Two would anyone be willing to buy a quart for me and ship it to me. I don't think the shipping is as complicated as the dealers make it out to be. I can easily pay you through Paypal.


----------



## pippin (Nov 15, 2007)

A friend of mine, a mechanical engineer, rebuilds old Landrovers from the chassis up.

He recommended and gave me some Fertan®.

http://www.fertan.co.uk/

It is basically tannic acid (as in tea).

In fact the stuff has the consistency and colour of tea without milk - but I haven't tried to have a cuppa!

It is organic and enviro friendly.

Just spray or brush it on.

The rust turns a blue-ish grey and can be overpainted after 24hrs or any time up to six months.

Brill stuff!

I think it is made by a German firm so should be readily available in Italy.


----------



## cabby (May 14, 2005)

We used to use Hammeright paint, it used to come only in Black, but there are many choices of colour now and either smooth or not.

cabby

should point out the obvious, Rust does need air to progress and covering it does work, however if it is rusting from the inside it will rot through no matter what.


----------



## kalamitty (Dec 28, 2006)

can reccomend the fertan, as i had to treat a large water tank, ( for keeping thousands of gallons) in a brewery, it smelled so dont drink it,


----------



## jhelm (Feb 9, 2008)

Anymore ideas on this subject. I am looking at Fertan and going to see if I can find it locally.


----------



## cater_racer (May 1, 2005)

in the Classic Car fraternity we use Dinatrol

http://www.dinitrol.co.uk/

My 1964 Cooper S still looks like new!


----------



## spykal (May 9, 2005)

Hi

For in-situ rust removal I have always used Jenolite... these folks say that they ship to Italy:

http://www.rejel.com/rejel-store/txtsearch/jenolite/list/1.aspx

but they have rust in Italy so they must have a local product.... I seem to remember that not that long ago all the Italian cars sold over here were rust buckets :lol: 
(ok I am trolling for the Italian car lovers :lol: )
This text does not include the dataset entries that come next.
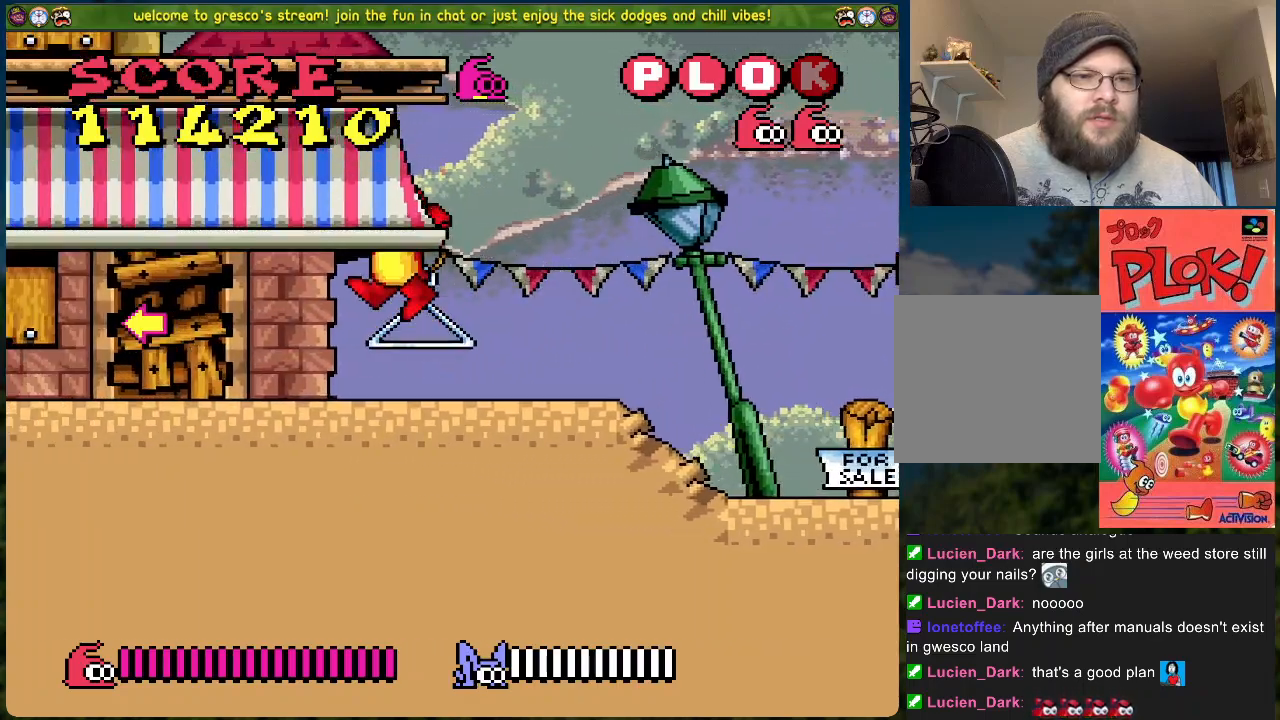
{"buttons": ["DPAD_LEFT"], "left_stick": "center", "events": []}
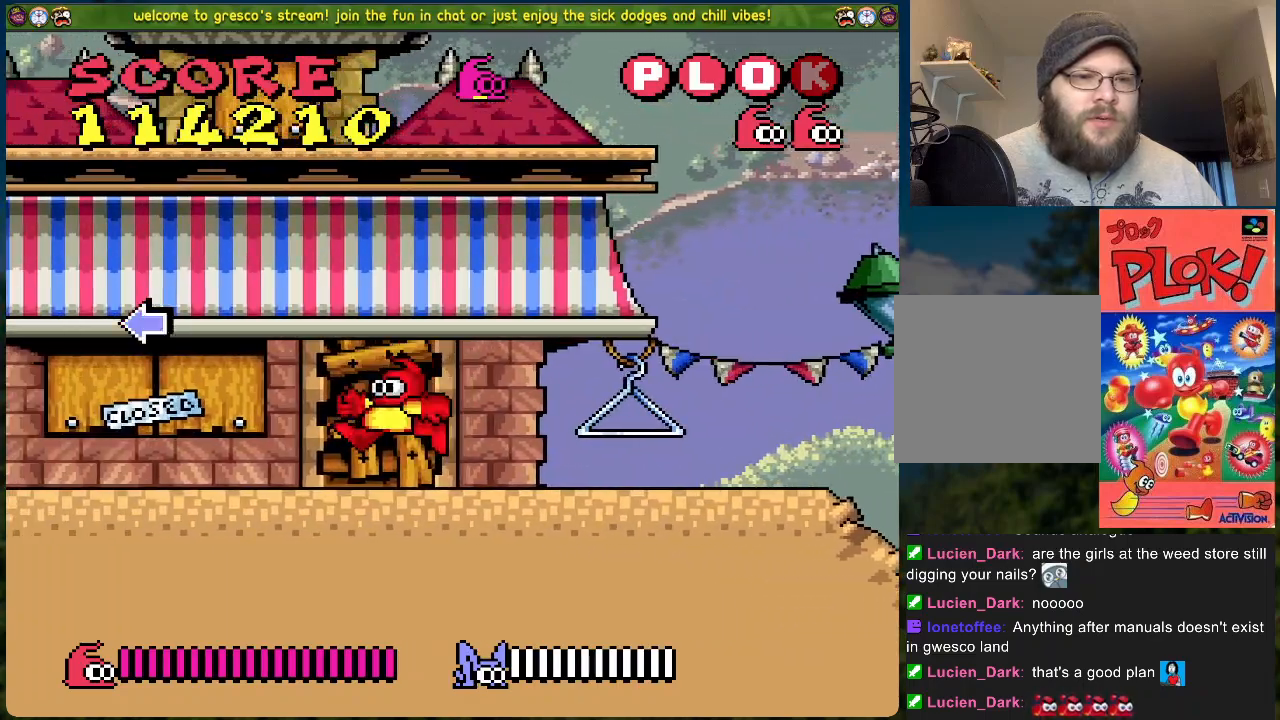
{"buttons": ["DPAD_LEFT"], "left_stick": "center", "events": []}
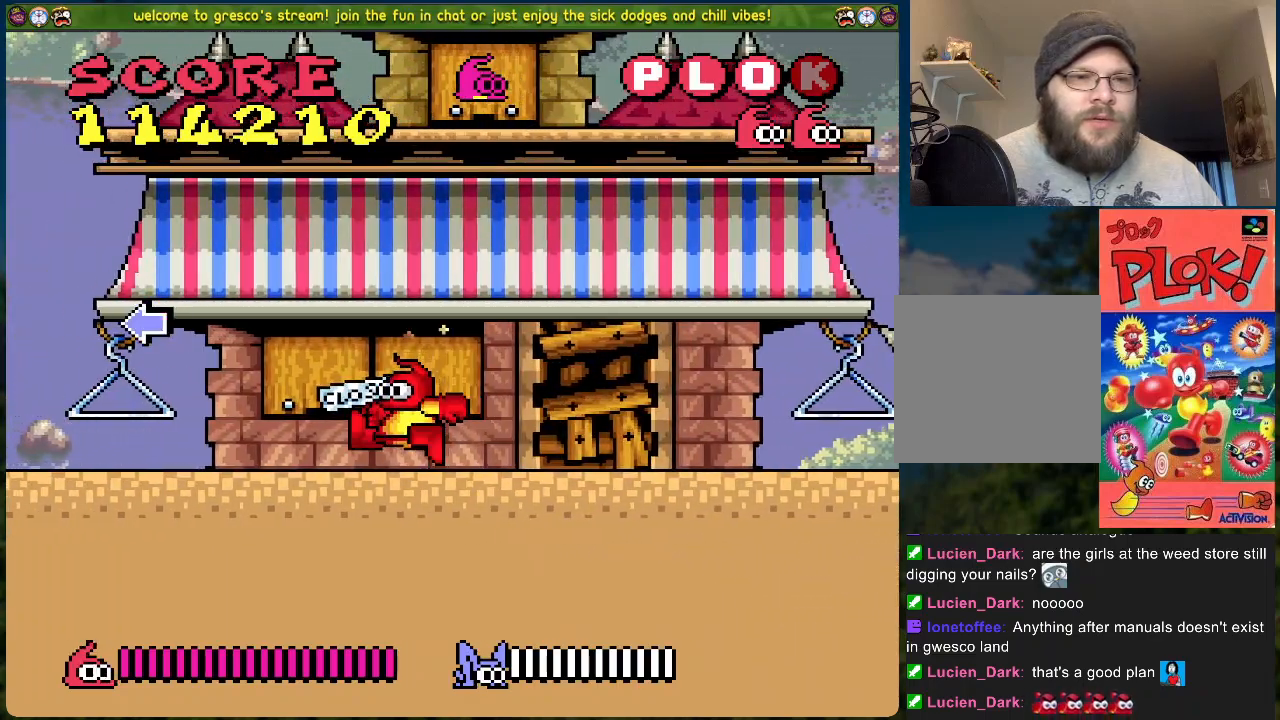
{"buttons": ["DPAD_LEFT"], "left_stick": "center", "events": []}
Jenolite works well but you need to be careful using it:

http://www.rejel.com/information/jenolite-rust-treatments.aspx

Mike


----------



## jhelm (Feb 9, 2008)

So I went looking in a local profession paint store for Fertan and found two similar products:

Nuovo Antox and Ferr-net. The both seem to be based on tannic acid
there is another product Remax.

Anyone heard of any of these?


----------



## pippin (Nov 15, 2007)

How €xpensive are they? 

Out of interest.

If the tannic acid ones are reasonably cheap then why not just experiment?


----------



## jhelm (Feb 9, 2008)

They both cost the same about €26 for a liter. So I'll probably flip a coin.


----------



## pippin (Nov 15, 2007)

Wot - a rusty €uro?

Must be counterfeit!


----------